== Segment start ==
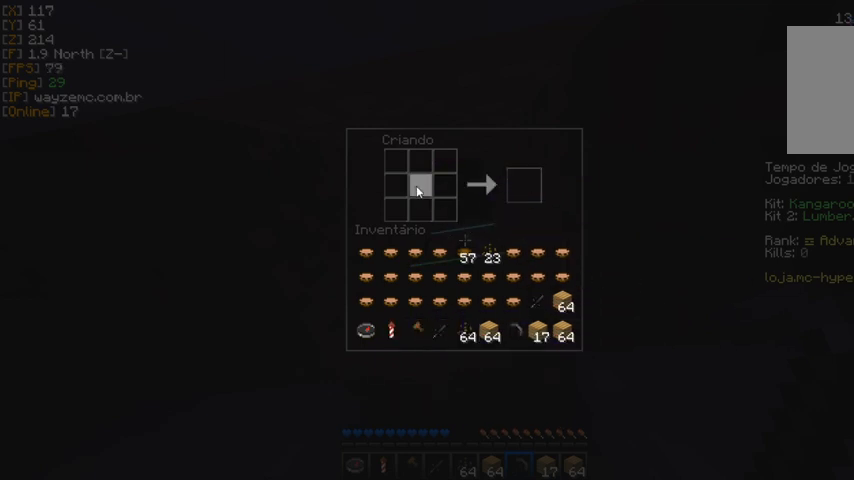
{"keys": [], "mouse": [], "events": [[33, "mouse_left", "up"]]}
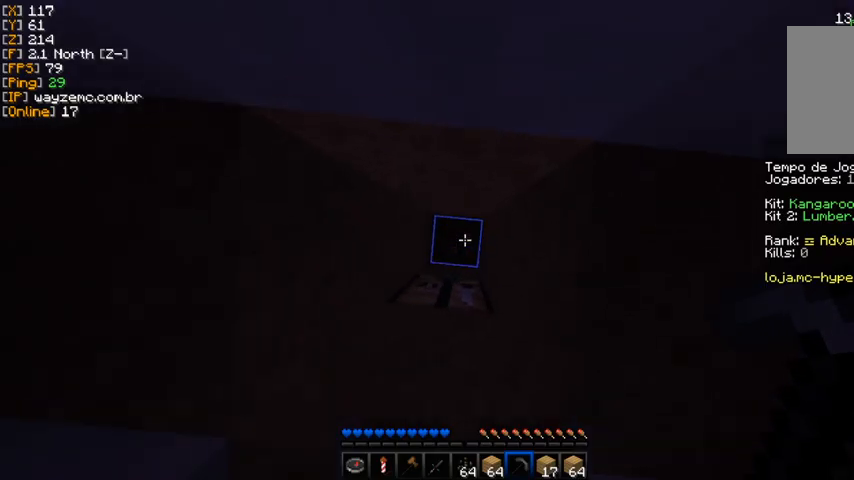
{"keys": [], "mouse": [], "events": []}
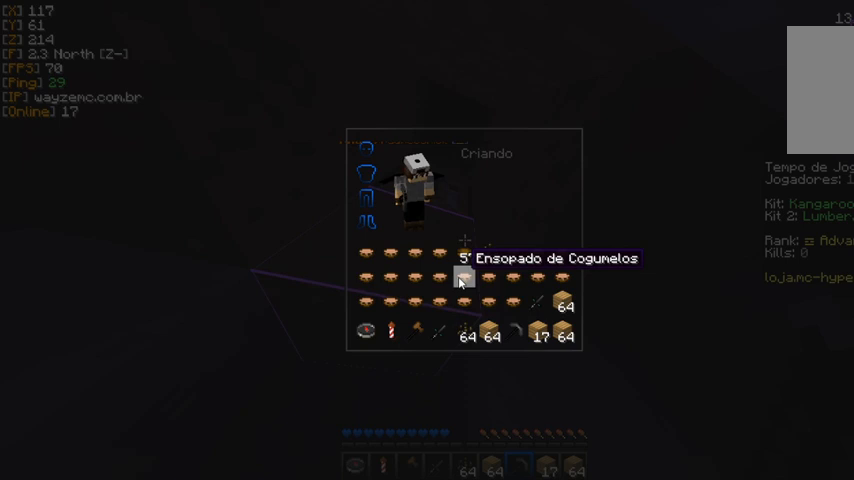
{"keys": [], "mouse": [], "events": []}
== Segment end ==
Brief:
Return all of the material precisely as written. No picture belongs in it.

Written response:
{"keys": [], "mouse": [], "events": [[33, "mouse_left", "up"]]}
{"keys": [], "mouse": [], "events": []}
{"keys": [], "mouse": [], "events": []}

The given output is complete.